Dissent on the inflation outlook is spreading inside the BOJ, with board member Sayuri Shirai objecting to language in its policy statement and a majority said to favor ditching the current timeframe at some point. While the bank’s record monetary easing is having an impact on price expectations, these won’t rise to 2 percent until 2017 or later, Shinohara said.

When Governor Haruhiko Kuroda introduced stimulus in April 2013, he said the BOJ aimed to meet its inflation target “at the earliest possible time, with a time horizon of about two years.” More recently, Kuroda has said the bank sees a high possibility of achieving the target during the fiscal year starting April 2015.
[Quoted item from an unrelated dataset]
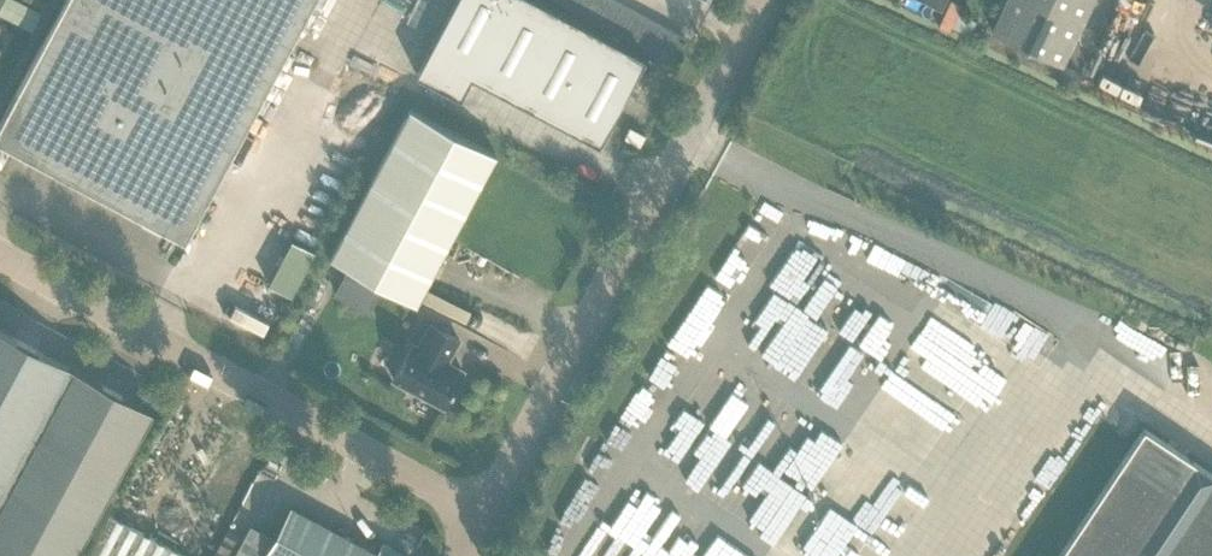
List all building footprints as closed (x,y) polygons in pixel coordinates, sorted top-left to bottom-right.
[(185,240),(313,0),(65,0),(0,121),(0,141),(185,240)] [(19,0),(3,0),(0,7),(0,15),(32,31),(41,12),(19,0)] [(600,144),(646,58),(538,0),(456,0),(417,73),(461,97),(472,76),(600,144)] [(557,2),(570,9),(574,0),(558,0),(557,2)] [(570,9),(582,15),(591,0),(574,0),(570,9)] [(582,15),(595,22),(607,0),(591,0),(582,15)] [(595,22),(608,29),(621,4),(615,0),(607,0),(595,22)] [(992,30),(1061,63),(1092,0),(1006,0),(992,30)] [(621,4),(608,29),(621,36),(634,10),(621,4)] [(634,10),(621,36),(633,43),(647,17),(634,10)] [(647,17),(633,43),(646,49),(660,24),(647,17)] [(660,24),(646,49),(659,56),(672,31),(660,24)] [(672,31),(659,56),(672,63),(685,38),(672,31)] [(1062,63),(1055,78),(1070,86),(1077,71),(1062,63)] [(330,257),(416,302),(495,153),(409,108),(330,257)] [(624,137),(639,145),(645,134),(630,126),(624,137)] [(296,286),(317,240),(291,228),(269,274),(296,286)] [(345,271),(333,294),(368,313),(381,290),(345,271)] [(246,309),(251,293),(216,282),(211,298),(246,309)] [(865,420),(925,434),(933,424),(941,426),(945,409),(954,411),(976,381),(968,417),(988,390),(980,384),(986,376),(990,359),(928,313),(920,311),(902,298),(848,371),(844,387),(857,396),(848,408),(865,420)] [(446,361),(458,338),(430,323),(418,347),(412,343),(393,379),(443,406),(462,370),(446,361)] [(151,409),(0,327),(0,555),(72,555),(151,409)] [(387,333),(379,361),(395,366),(403,338),(387,333)] [(854,516),(887,460),(822,422),(818,424),(809,411),(778,393),(771,398),(764,387),(731,409),(720,427),(711,422),(704,412),(687,442),(689,440),(674,465),(681,475),(711,493),(720,486),(732,494),(746,484),(765,495),(780,470),(822,495),(809,518),(777,539),(797,550),(818,536),(836,506),(854,516)] [(1144,427),(1058,555),(1211,555),(1211,473),(1144,427)] [(406,555),(383,542),(377,552),(291,505),(274,537),(263,555),(405,555),(406,555)] [(107,514),(85,555),(185,555),(107,514)]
The U.S. Federal Reserve and Bank of England have delivered very detailed communication on their exit strategies from current policies and the BOJ could do the same on inflation, said Shinohara, a former vice finance minister in Japan and executive director at the Asian Development Bank.

“There is the need to be more creative on that point,” he said.

Yen Slump

Strength in the dollar is behind the slump in the yen and is part of a natural foreign exchange market, according to Shinohara.

The currency traded at 107.82 per dollar at 2:13 p.m. in Tokyo, after touching 110.09 on Oct. 1, the weakest since 2008.

While the yen’s decline to a six-year low helps the BOJ in stoking price gains needed to reflate the world’s third-largest economy, it’s also sparked concern that the rapid drop can be harmful.

BOJ board members are concerned that investors may view April 2015 as a binding deadline on the inflation target, fueling speculation that the bank will boost stimulus to meet the goal, people familiar with talks at the bank have told Bloomberg News.

Any revision will probably come before April and could be as early as this quarter, some of the people said.

Stripping out the impact of a sales-tax increase and fresh food, prices increased 1.1 percent in August from a year before.